To-date, six PhD and three MSc students have been trained, and there is an additional cohort of nine PhD students, two postdocs who have progressed to permanent research positions and two senior and four junior postdocs moving up the career ladder. All these individuals are considered part of our research team. In addition, research administration, computing and laboratory infrastructure at African? partner institutes (including bio banking facilities) have been set up. These are vital resources to consolidate gains made so far and provide sustainable resources to kick-start future discovery projects.
Moreover, in the course of our fieldwork, we directly contribute to disease control by identifying and referring patients for treatment, thereby reaping immediate benefits from a control point of view.
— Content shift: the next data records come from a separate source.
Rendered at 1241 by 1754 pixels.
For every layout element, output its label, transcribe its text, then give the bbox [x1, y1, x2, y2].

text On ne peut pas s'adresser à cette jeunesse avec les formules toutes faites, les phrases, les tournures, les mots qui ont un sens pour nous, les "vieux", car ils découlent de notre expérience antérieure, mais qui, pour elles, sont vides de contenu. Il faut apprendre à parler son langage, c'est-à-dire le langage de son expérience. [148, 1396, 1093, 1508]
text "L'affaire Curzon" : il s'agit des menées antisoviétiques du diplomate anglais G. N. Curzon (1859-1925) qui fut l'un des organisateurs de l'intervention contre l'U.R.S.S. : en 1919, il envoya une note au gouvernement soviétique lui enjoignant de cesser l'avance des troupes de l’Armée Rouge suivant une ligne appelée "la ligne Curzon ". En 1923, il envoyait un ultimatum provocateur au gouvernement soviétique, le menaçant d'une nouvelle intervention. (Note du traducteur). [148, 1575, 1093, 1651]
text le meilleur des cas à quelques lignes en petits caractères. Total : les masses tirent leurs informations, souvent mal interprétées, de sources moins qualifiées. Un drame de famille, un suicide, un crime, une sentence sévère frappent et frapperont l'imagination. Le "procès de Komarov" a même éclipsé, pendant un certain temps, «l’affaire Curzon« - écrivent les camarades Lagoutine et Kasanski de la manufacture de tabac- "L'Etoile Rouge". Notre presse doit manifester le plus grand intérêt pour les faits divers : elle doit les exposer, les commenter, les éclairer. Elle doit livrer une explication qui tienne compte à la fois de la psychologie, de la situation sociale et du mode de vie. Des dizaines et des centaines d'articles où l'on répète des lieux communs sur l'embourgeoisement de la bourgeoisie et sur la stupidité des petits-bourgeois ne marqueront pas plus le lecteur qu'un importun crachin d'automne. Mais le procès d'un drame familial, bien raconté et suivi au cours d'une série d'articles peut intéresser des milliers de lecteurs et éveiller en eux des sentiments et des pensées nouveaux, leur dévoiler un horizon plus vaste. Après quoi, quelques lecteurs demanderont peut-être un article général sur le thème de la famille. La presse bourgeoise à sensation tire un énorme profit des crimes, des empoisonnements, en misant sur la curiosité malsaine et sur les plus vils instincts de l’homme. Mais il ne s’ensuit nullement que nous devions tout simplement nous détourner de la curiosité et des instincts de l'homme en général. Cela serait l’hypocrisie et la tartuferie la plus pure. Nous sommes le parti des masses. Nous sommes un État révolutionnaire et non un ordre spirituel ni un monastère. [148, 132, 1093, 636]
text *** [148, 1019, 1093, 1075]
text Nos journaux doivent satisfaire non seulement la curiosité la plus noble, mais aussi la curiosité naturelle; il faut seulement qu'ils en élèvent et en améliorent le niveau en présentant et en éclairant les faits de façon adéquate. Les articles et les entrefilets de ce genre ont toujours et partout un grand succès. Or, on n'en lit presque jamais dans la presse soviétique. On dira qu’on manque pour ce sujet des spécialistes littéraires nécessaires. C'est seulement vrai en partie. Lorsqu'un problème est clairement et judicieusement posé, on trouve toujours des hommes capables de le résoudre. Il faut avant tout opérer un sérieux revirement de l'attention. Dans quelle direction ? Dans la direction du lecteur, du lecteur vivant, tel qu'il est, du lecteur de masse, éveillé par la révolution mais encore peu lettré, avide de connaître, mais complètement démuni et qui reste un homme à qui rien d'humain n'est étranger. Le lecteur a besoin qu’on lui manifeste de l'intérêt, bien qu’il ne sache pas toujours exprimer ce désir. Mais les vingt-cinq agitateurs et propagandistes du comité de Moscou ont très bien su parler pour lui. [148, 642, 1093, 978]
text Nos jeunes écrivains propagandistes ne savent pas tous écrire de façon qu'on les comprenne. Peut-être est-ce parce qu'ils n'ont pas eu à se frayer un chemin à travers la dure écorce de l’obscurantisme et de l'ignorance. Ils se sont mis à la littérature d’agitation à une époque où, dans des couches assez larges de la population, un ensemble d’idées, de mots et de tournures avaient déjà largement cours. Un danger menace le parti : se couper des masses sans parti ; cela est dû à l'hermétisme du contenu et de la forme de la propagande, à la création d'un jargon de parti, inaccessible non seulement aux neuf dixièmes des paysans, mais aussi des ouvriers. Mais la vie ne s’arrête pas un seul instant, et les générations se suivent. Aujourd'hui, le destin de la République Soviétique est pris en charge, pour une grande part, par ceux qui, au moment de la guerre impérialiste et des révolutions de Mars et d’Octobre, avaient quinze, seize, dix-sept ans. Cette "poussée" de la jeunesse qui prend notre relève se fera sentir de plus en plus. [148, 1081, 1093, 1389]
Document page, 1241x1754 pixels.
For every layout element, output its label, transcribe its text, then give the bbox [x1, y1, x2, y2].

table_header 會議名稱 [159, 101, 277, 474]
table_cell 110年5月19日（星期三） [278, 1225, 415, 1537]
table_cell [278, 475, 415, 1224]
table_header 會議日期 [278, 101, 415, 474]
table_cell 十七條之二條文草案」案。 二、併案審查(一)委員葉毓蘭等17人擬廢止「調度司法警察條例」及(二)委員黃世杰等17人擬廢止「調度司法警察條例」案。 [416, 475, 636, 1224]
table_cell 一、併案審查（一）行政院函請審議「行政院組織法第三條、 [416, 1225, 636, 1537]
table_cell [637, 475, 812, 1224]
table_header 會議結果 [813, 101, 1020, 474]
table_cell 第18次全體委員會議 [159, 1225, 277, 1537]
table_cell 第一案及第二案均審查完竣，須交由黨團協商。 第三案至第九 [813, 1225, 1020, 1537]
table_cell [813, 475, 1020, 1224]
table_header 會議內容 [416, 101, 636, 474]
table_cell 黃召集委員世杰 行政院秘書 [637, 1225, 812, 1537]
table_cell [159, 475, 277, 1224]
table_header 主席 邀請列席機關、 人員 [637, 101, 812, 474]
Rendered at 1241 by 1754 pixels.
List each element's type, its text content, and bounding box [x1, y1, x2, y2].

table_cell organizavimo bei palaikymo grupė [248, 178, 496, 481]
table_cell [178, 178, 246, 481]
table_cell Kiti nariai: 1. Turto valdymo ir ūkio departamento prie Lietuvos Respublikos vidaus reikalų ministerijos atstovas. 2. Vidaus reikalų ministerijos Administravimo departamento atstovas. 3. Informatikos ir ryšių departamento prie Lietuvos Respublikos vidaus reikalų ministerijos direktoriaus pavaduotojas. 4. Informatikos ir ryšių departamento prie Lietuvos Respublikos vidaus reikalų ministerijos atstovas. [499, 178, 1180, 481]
Findings to-date indicate that an even greater genetic diversity across the African continent exists than was previously known. The candidate gene association study results indicate that different populations adjust and respond to pathogens by evolving in different ways to cope with the infections with which they have co-existed for generations. Thus, no single gene is likely to be responsible for the disease phenotypes in all the affected populations. For this reason, disease susceptibility markers may be different in the different populations, although pathways may be in common.
We have learned new approaches to genomics research in rural communities affected by these NTDs that are sensitive to the ethical, legal and social issues (ELSI) associated with genomics research. A robust community engagement plan has enabled us to be in constant touch with the communities with whom we work and has improved our ability to communicate results to the lay research audiences in which this cutting-edge genomics research is being conducted.
If this study confirms genes and/or pathways associated with disease phenotype/outcome, it will open avenues for development of new control tools and strategies. For example, it has the potential to identify novel molecules to be used to design supportive therapy to complement conventional chemotherapy that to this point has only targeted the parasite, with no consideration to aiding the host to fight back. In addition, new tools to screen populations for genetic markers of disease susceptibility can be developed. This could assist national control programs to identify the most vulnerable populations in order to tailor control strategies so that limited resources are prioritized to communities where they are most needed. Moreover, while undertaking our studies, we are building a critical mass of African researchers with expertise in genetics/genomics who will be ongoing contributors to the development of research agendas in research-endemic countries, leading to new control tools and strategies.